Foibe: una tragedia poco conosciuta

Nel 2004 il Parlamento italiano ha istituito il Giorno del ricordo per commemorare le migliaia di italiani morti in quella che la storia chiama “le foibe”.

A partire dal crollo del regime fascista nel 1943 furono compiuti massacri contro la popolazione italiana ad opera dei partigiani comunisti iugoslavi sostenitori del maresciallo Tito che sarebbe diventato dittatore della Iugoslavia fino al 1980. Secondo quei partigiani tutti gli italiani erano fascisti o contrari al regime comunista perciò, tutti gli italiani non comunisti che vivevano in Istria e in Dalmazia furono trattati come “nemici del popolo”. Dopo essere stati torturati venivano gettati nelle fosse naturali chiamate foibe. Non si sa con esattezza il numero di italiani uccisi ma si contano circa 10 mila persone.

La storia

La Foiba di Basovizza (Trieste) si trova sull’altopiano del Carso. Nel 1992 il presidente della Repubblica italiana Oscar Luigi Scalfaro ha dichiarato il pozzo monumento nazionale e inaugurato questo patrimonio a testimonianza e ricordo di tutte le vittime degli eccidi del 1943 e 1945.

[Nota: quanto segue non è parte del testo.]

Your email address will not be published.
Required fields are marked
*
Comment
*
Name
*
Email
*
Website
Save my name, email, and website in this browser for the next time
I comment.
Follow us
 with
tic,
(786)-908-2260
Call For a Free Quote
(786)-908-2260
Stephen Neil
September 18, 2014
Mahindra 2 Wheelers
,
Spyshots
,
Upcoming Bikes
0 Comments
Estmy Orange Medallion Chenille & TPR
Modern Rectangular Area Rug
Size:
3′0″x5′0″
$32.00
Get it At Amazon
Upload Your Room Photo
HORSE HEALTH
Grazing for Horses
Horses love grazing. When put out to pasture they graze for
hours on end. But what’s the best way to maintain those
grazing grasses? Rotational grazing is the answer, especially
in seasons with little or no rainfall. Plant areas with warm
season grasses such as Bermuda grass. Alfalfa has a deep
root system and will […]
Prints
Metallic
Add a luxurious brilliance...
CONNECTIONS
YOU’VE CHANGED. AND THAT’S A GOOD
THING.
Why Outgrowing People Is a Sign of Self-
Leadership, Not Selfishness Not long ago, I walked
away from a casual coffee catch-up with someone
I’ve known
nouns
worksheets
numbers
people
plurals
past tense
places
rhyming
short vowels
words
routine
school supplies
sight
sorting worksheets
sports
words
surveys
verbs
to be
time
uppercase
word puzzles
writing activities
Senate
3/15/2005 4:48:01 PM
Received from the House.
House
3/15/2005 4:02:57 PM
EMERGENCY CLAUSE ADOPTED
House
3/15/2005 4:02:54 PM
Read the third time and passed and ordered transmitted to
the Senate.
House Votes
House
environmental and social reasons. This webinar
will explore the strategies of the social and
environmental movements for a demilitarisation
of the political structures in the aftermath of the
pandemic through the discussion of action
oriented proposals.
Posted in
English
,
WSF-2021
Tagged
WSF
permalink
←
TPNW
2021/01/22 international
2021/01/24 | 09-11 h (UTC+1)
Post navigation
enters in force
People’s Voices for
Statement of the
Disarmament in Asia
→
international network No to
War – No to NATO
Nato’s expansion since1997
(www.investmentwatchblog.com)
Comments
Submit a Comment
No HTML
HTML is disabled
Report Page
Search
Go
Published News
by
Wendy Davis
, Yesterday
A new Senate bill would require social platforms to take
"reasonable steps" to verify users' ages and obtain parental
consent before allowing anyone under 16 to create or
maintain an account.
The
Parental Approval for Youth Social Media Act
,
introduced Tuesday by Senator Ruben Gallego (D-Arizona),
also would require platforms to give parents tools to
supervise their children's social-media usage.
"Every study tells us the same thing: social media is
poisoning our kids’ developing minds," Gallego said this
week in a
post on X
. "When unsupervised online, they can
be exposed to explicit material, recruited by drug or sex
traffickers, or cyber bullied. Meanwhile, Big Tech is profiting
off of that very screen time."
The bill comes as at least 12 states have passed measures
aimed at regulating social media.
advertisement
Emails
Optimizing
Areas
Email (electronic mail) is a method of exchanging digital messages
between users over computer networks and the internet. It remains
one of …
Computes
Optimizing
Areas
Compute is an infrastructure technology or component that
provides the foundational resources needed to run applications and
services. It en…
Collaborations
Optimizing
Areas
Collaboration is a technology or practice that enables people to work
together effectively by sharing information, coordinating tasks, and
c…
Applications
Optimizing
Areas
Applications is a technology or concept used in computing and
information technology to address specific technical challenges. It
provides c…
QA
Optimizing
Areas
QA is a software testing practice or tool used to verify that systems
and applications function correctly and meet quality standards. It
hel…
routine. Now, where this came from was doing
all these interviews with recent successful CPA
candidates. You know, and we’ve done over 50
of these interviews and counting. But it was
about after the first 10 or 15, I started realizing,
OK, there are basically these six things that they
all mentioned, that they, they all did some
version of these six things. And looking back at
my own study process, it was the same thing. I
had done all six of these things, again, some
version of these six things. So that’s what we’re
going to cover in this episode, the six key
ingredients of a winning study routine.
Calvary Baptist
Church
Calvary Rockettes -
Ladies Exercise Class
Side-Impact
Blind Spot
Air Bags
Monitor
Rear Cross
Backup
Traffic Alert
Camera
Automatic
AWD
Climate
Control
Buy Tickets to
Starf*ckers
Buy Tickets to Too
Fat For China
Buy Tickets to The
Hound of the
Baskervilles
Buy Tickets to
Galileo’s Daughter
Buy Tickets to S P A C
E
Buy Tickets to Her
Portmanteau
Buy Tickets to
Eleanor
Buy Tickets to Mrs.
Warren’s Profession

Durante la Seconda guerra mondiale, dopo l’armistizio di Cassibile (Siracusa) dell’8 settembre 1943 accadde che in Istria e Dalmazia il Governo italiano smise di esistere. Cominciò così una lunga serie di violenze contro la popolazione italiana residente in quei territori. La ragione di queste violenze va cercata nel fatto che i partigiani iugoslavi di Tito vollero vendicarsi contro i fascisti. Dalla fine della Prima Guerra mondiale fino all’armistizio della Seconda guerra gli italiani avevano amministrato duramente quelle zone, abitate da popolazioni slovene e croate. A queste persone venne imposta un’italianizzazione forzata con i metodi violenti dei fascisti: pestaggi e deportazioni nei campi di concentramento nazisti. Nel 1945, alla fine della Seconda Guerra mondiale, Tito prese il potere in Iugoslavia e le violenze contro gli italiani aumentarono. In due mesi, gli italiani che vivevano in Istria, in Dalmazia e nella città di Fiume furono costretti ad abbandonare tutto e a fuggire in Italia. Chi non lo fece in fretta venne ucciso dall’esercito di Tito e gettato nelle fosse delle foibe o deportato nei campi di concentramento in Slovenia e in Croazia.